Вместе с нами под одной крышей жила и баба Марфа, мать отца. В доме стояла прялка и самодельный ткацкий станок. Какие рушники и покрывала (у нас их называли «капы») ткала бабушка! Бывало, придет кто–то из соседок — Сидориха, Федосиха, Кирилиха, Никониха, сидят–разговаривают, а бабушка не оставляет своего занятия: то пряжу сучит, то нитами стучит. Иногда, случалось, и песню затянут. Кстати, пели в деревне всегда. Веселье царило и на свадьбах, и на крестинах. Мы, детвора, особенно любили последние. С нетерпением ждали того мгновения, когда названая бабка торговалась за свою «кашу», а потом глиняный горшок, наполненный сладостями, кум разбивал о стол. Кроме конфет, которыми нас угощали, каждый норовил заполучить и черепок от разбитого горшка. И были такие счастливые, когда приносили черепок этот домой. Словно кусок золота нашли.
Отмечались в нашем доме, как и в деревне, и все религиозные праздники. На одни, как престольный (у нас это был Микола), собирались родственники из других деревень, на другие (Рождество, Пасха) бабушка отправлялась на ночь в буда–кошелевскую церковь, и мы утром, искоса поглядывая на стол, ждали, когда она вернется и на нем появятся всякие вкусные яства. Мать и бабушка и яблок не ели до Спаса. А вот отец не любил праздников. В большие еще молчал, а в остальные, когда мать предупреждала его, чтобы не стучал в своей мастерской, как правило, недовольно бурчал: «Понапридумывают праздников для бездельников... Где же это видано, что пить–гулять можно, а работать — грех». И втихую от матери, случалось, пускай и не стучал, но стругануть какую–то дощечку, поглядывая на дверь, пробовал.
Моя Потаповка издавна славилась своими мастерами: столярами, плотниками, бондарями, кузнецами, печниками... До сих пор перед глазами — корзины да лукошки разные, которые мастерил из лозы дед Гришка. А однажды он мне с братом Петей даже лапти сплел — это когда мы оба готовились в школе к постановке сценки по поэме Якуба Коласа «Сымон–музыка». Вот только деревня стареет, все меньше живущих в ней.

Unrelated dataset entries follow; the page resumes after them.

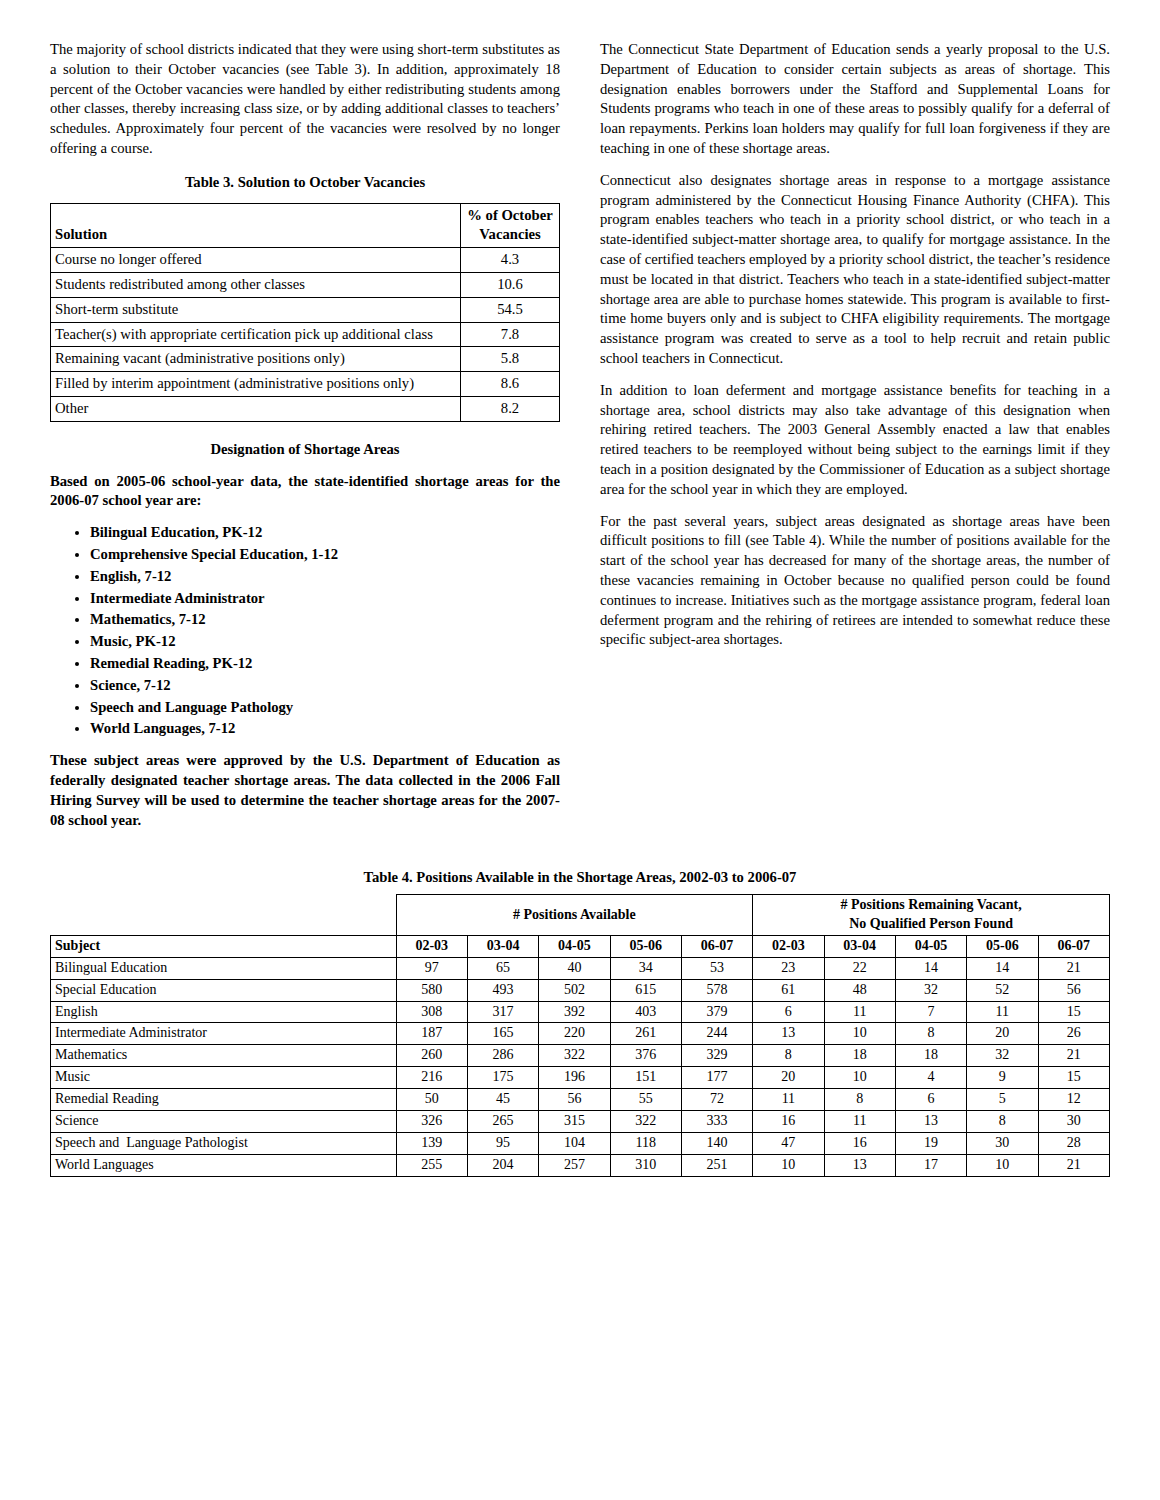The majority of school districts indicated that they were using short-term substitutes as a solution to their October vacancies (see Table 3). In addition, approximately 18 percent of the October vacancies were handled by either redistributing students among other classes, thereby increasing class size, or by adding additional classes to teachers’ schedules. Approximately four percent of the vacancies were resolved by no longer offering a course.
Table 3. Solution to October Vacancies
| Solution | % of October Vacancies |
| --- | --- |
| Course no longer offered | 4.3 |
| Students redistributed among other classes | 10.6 |
| Short-term substitute | 54.5 |
| Teacher(s) with appropriate certification pick up additional class | 7.8 |
| Remaining vacant (administrative positions only) | 5.8 |
| Filled by interim appointment (administrative positions only) | 8.6 |
| Other | 8.2 |
Designation of Shortage Areas
Based on 2005-06 school-year data, the state-identified shortage areas for the 2006-07 school year are:
Bilingual Education, PK-12
Comprehensive Special Education, 1-12
English, 7-12
Intermediate Administrator
Mathematics, 7-12
Music, PK-12
Remedial Reading, PK-12
Science, 7-12
Speech and Language Pathology
World Languages, 7-12
These subject areas were approved by the U.S. Department of Education as federally designated teacher shortage areas. The data collected in the 2006 Fall Hiring Survey will be used to determine the teacher shortage areas for the 2007-08 school year.
The Connecticut State Department of Education sends a yearly proposal to the U.S. Department of Education to consider certain subjects as areas of shortage. This designation enables borrowers under the Stafford and Supplemental Loans for Students programs who teach in one of these areas to possibly qualify for a deferral of loan repayments. Perkins loan holders may qualify for full loan forgiveness if they are teaching in one of these shortage areas.
Connecticut also designates shortage areas in response to a mortgage assistance program administered by the Connecticut Housing Finance Authority (CHFA). This program enables teachers who teach in a priority school district, or who teach in a state-identified subject-matter shortage area, to qualify for mortgage assistance. In the case of certified teachers employed by a priority school district, the teacher’s residence must be located in that district. Teachers who teach in a state-identified subject-matter shortage area are able to purchase homes statewide. This program is available to first-time home buyers only and is subject to CHFA eligibility requirements. The mortgage assistance program was created to serve as a tool to help recruit and retain public school teachers in Connecticut.
In addition to loan deferment and mortgage assistance benefits for teaching in a shortage area, school districts may also take advantage of this designation when rehiring retired teachers. The 2003 General Assembly enacted a law that enables retired teachers to be reemployed without being subject to the earnings limit if they teach in a position designated by the Commissioner of Education as a subject shortage area for the school year in which they are employed.
For the past several years, subject areas designated as shortage areas have been difficult positions to fill (see Table 4). While the number of positions available for the start of the school year has decreased for many of the shortage areas, the number of these vacancies remaining in October because no qualified person could be found continues to increase. Initiatives such as the mortgage assistance program, federal loan deferment program and the rehiring of retirees are intended to somewhat reduce these specific subject-area shortages.
Table 4. Positions Available in the Shortage Areas, 2002-03 to 2006-07
| | # Positions Available | # Positions Remaining Vacant, No Qualified Person Found |
| --- | --- | --- |
| Subject | 02-03 | 03-04 | 04-05 | 05-06 | 06-07 | 02-03 | 03-04 | 04-05 | 05-06 | 06-07 |
| Bilingual Education | 97 | 65 | 40 | 34 | 53 | 23 | 22 | 14 | 14 | 21 |
| Special Education | 580 | 493 | 502 | 615 | 578 | 61 | 48 | 32 | 52 | 56 |
| English | 308 | 317 | 392 | 403 | 379 | 6 | 11 | 7 | 11 | 15 |
| Intermediate Administrator | 187 | 165 | 220 | 261 | 244 | 13 | 10 | 8 | 20 | 26 |
| Mathematics | 260 | 286 | 322 | 376 | 329 | 8 | 18 | 18 | 32 | 21 |
| Music | 216 | 175 | 196 | 151 | 177 | 20 | 10 | 4 | 9 | 15 |
| Remedial Reading | 50 | 45 | 56 | 55 | 72 | 11 | 8 | 6 | 5 | 12 |
| Science | 326 | 265 | 315 | 322 | 333 | 16 | 11 | 13 | 8 | 30 |
| Speech and Language Pathologist | 139 | 95 | 104 | 118 | 140 | 47 | 16 | 19 | 30 | 28 |
| World Languages | 255 | 204 | 257 | 310 | 251 | 10 | 13 | 17 | 10 | 21 |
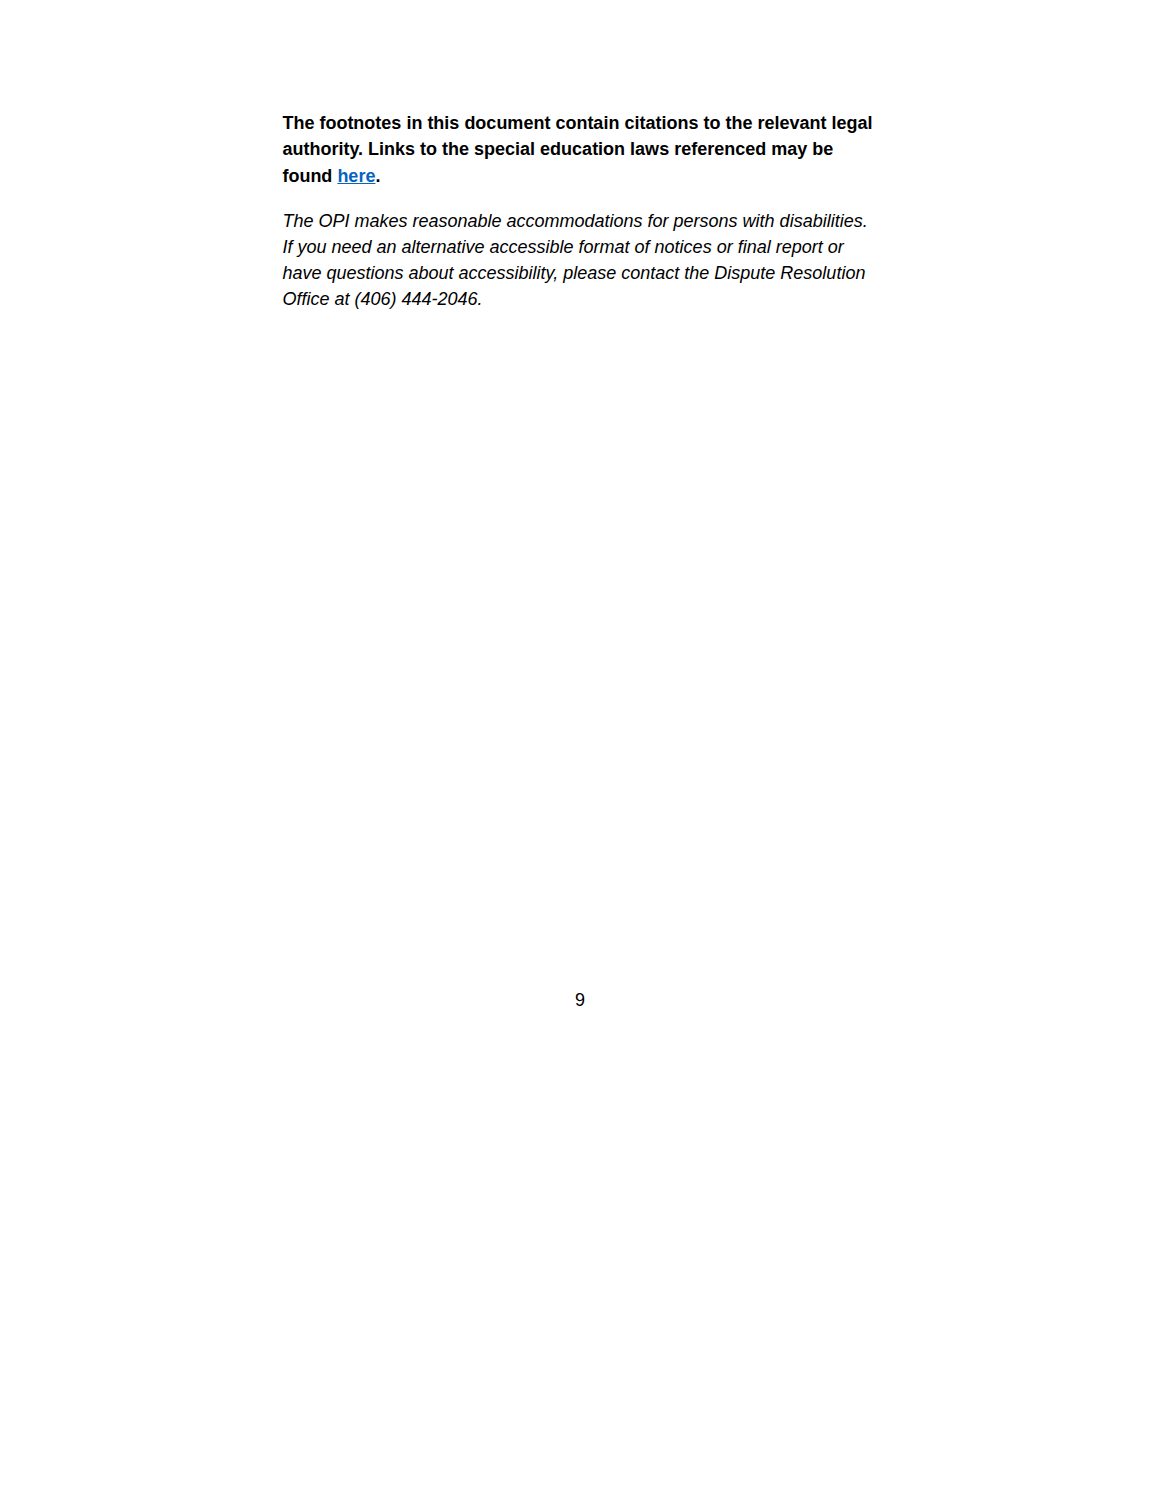The footnotes in this document contain citations to the relevant legal authority. Links to the special education laws referenced may be found here.
The OPI makes reasonable accommodations for persons with disabilities. If you need an alternative accessible format of notices or final report or have questions about accessibility, please contact the Dispute Resolution Office at (406) 444-2046.
9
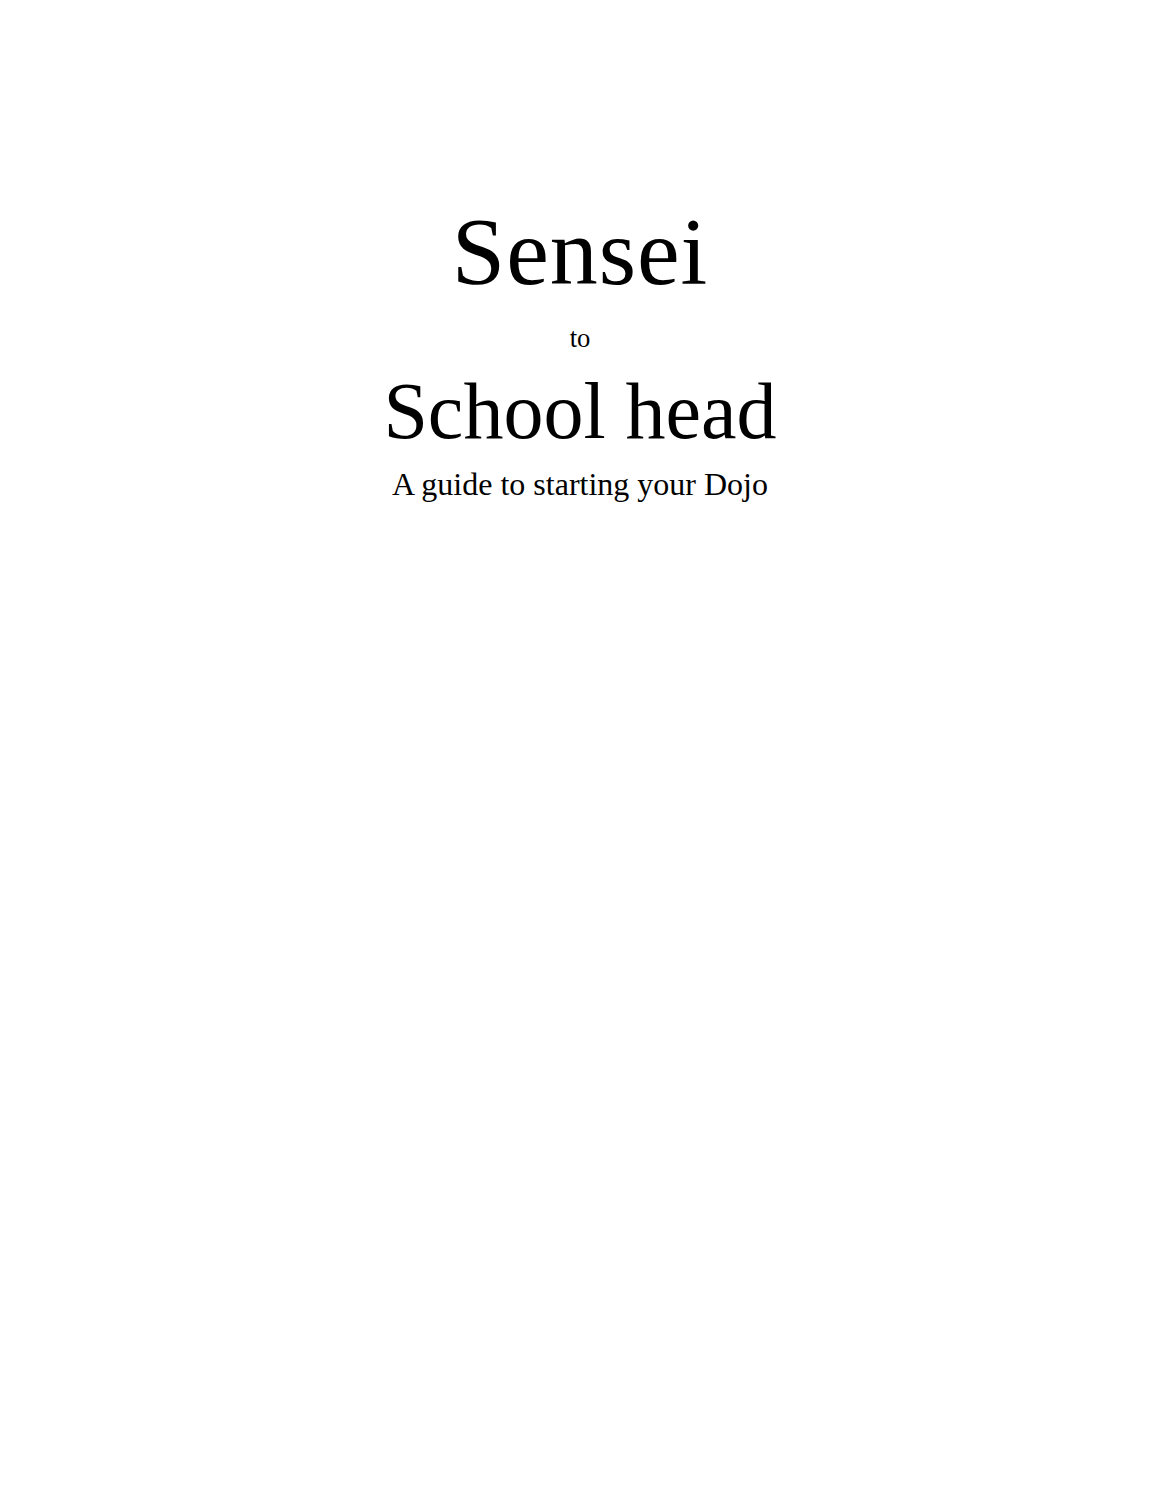Sensei
to
School head
A guide to starting your Dojo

Как–то спросил у одного своего еще довольно моложавого одиноко проживающего сельчанина: «Почему ты женщину в дом не приведешь? Вон их сколько вокруг: и незамужних, и разведенных, и вдов!» А он достал откуда–то из–за бревна, на котором сидел возле дома, початую бутылку вина и, отхлебнув из горлышка глоток–другой, спокойно так парировал: «Видишь, я купил пол–литра — и она вся моя. А женюсь — на двоих делиться придется...» Горькие слова, но есть в них и его доля правды.
...А для меня она все равно самая лучшая — моя деревня, моя Потаповка.
Сыходзячы апошнiм словам,
ў апошнi мiг згадаю я,
Што ёсць дзесь Буда–Кашалёва
I ёсць Патапаўка мая.
Заметка краеведа
Потаповка — деревня в Буда–Кошелевском р–не Гомельской обл. в 7 км от Буда–Кошелева, 54 — от Гомеля и в стольких же — от Жлобина. На 1.01.2001 г. — 407 дворов, 992 жителя. В XIX ст. известна как деревня в составе поместья Кошелево Кошелевской волости Рогачевского уезда Могилевской губернии. В 1873 г. через нее прошла Либаво–Роменская железная дорога. В 1880 г. — 82 двора, 689 жителей, в 1926 г. — 233 и 1.334. В 1919 г. организована коммуна «Мамонтовская» с тремя ветряными мельницами, в 1930 г. создан колхоз им. Сталина, который в 1960–х преобразован в совхоз «Потаповский». С 20 августа 1924 г. — центр сельского Совета. В 1958 г. на братской могиле погибших советских воинов установлен памятник. Из древних памятников — курганный могильник.
Анатолий ЗЭКОВ.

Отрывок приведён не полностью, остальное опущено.